Task details:
Scan the entries line by line and return those with "hiệu".

Material provided:
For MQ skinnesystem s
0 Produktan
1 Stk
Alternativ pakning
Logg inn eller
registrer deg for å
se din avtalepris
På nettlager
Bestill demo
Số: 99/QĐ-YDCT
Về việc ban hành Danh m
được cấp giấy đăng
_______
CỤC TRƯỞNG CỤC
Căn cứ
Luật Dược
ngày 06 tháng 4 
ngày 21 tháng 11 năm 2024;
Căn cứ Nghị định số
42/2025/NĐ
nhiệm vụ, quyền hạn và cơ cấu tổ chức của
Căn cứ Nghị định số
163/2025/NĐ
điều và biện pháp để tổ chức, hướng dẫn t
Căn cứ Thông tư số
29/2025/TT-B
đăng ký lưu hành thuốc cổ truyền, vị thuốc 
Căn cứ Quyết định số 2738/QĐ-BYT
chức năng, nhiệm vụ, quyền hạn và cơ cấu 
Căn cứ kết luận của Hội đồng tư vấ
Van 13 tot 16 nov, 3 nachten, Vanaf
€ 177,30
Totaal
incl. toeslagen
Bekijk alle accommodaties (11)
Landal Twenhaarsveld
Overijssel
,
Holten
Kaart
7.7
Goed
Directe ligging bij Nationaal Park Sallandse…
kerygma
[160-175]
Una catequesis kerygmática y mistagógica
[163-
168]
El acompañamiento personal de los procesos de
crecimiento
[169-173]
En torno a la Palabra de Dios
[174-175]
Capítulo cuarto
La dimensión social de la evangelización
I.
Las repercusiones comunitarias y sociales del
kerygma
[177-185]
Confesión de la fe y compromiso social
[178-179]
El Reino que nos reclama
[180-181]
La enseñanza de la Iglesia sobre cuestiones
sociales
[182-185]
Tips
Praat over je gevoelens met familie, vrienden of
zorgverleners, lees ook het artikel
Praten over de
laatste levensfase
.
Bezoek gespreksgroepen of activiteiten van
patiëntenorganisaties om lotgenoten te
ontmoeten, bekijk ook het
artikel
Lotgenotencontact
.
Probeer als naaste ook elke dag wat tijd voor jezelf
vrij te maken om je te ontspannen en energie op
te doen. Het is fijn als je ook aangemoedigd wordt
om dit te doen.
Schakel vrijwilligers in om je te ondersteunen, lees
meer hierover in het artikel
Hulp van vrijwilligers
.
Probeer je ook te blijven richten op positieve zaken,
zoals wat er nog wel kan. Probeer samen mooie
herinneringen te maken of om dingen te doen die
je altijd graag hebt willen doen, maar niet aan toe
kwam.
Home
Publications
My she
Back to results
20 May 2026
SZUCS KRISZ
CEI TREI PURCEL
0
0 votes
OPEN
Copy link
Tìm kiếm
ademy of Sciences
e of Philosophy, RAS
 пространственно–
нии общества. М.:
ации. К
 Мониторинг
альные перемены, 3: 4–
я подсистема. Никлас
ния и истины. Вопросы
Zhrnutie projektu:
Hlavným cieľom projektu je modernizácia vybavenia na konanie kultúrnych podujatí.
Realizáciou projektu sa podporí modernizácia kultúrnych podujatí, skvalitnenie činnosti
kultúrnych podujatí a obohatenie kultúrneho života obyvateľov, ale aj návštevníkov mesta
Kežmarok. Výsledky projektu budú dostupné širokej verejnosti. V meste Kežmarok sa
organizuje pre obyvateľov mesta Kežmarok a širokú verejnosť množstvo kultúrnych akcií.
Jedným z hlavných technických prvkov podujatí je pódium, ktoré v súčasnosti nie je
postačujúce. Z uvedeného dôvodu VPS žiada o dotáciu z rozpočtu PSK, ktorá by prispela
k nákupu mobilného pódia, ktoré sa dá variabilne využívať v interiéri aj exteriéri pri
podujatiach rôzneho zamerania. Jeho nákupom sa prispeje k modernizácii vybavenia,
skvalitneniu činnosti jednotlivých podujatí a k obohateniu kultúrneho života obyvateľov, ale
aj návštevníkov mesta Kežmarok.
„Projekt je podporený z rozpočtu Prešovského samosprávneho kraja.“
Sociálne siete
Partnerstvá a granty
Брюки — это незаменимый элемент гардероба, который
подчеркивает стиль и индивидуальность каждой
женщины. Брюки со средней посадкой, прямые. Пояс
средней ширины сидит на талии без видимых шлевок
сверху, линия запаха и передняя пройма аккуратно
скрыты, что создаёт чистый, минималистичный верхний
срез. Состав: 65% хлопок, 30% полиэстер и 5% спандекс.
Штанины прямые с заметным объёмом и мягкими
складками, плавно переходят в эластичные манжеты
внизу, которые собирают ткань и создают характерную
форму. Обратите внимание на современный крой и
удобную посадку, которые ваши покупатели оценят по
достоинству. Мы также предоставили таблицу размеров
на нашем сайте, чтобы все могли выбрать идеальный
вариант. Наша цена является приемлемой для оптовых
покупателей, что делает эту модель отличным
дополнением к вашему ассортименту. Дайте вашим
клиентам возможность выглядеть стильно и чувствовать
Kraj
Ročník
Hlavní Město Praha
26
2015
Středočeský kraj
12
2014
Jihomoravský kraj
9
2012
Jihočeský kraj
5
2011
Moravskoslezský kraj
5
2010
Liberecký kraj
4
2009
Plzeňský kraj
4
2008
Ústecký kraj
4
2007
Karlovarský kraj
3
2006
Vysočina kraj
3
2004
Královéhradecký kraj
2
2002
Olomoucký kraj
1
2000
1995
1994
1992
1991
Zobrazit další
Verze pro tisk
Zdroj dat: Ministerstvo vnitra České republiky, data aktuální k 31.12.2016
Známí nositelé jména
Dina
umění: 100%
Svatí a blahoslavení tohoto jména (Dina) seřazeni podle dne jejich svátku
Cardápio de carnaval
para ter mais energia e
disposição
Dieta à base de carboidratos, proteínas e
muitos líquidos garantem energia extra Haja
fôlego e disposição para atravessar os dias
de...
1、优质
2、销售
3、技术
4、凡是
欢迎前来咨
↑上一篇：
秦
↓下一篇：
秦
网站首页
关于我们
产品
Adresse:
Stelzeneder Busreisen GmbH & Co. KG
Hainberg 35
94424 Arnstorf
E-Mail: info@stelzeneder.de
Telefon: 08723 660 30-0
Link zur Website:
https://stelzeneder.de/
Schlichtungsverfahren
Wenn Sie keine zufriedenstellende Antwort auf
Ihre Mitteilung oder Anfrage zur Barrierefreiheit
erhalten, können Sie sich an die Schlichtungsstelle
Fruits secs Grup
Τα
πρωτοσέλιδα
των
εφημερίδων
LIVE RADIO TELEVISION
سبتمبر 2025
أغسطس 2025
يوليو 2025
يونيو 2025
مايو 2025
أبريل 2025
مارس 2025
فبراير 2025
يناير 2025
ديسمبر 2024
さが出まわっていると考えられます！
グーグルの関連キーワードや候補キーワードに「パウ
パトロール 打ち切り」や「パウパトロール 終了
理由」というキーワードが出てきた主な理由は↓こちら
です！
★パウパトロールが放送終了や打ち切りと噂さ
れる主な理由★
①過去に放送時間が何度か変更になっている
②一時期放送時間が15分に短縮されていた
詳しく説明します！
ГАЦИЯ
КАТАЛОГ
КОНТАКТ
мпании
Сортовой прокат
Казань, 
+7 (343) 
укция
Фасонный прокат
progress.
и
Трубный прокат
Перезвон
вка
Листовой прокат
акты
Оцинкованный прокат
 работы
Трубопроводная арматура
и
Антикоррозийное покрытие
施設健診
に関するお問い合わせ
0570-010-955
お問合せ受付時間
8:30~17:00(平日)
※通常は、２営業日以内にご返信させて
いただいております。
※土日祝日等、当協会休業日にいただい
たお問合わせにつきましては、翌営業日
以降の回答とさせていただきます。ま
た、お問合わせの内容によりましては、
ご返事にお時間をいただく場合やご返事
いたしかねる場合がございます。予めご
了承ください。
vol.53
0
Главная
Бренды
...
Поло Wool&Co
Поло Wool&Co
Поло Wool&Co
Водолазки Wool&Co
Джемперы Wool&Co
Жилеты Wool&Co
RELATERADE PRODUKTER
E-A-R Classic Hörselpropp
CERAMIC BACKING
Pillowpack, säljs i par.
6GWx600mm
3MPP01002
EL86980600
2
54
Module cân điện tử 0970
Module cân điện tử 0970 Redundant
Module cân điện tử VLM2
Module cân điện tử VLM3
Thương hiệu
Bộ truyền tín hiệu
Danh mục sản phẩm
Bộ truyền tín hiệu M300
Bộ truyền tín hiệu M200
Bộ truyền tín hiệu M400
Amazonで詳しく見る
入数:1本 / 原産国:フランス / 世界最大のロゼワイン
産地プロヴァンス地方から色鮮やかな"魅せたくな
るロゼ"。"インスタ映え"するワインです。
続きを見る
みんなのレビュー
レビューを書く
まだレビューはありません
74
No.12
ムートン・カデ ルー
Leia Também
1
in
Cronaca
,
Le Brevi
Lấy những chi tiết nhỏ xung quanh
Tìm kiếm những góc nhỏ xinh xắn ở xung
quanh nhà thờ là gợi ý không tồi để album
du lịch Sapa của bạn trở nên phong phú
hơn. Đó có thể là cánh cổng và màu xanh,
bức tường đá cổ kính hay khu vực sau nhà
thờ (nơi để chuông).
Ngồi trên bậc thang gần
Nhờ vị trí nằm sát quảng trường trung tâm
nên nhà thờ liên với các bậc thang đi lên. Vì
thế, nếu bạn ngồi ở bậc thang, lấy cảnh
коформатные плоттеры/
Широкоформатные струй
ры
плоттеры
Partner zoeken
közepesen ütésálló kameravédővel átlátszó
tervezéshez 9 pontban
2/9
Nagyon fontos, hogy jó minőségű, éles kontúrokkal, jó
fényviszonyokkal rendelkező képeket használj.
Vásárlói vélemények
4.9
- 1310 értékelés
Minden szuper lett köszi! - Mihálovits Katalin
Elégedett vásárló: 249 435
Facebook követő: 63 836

Exercise response:
Thương hiệu
Bộ truyền tín hiệu
Bộ truyền tín hiệu M300
Bộ truyền tín hiệu M200
Bộ truyền tín hiệu M400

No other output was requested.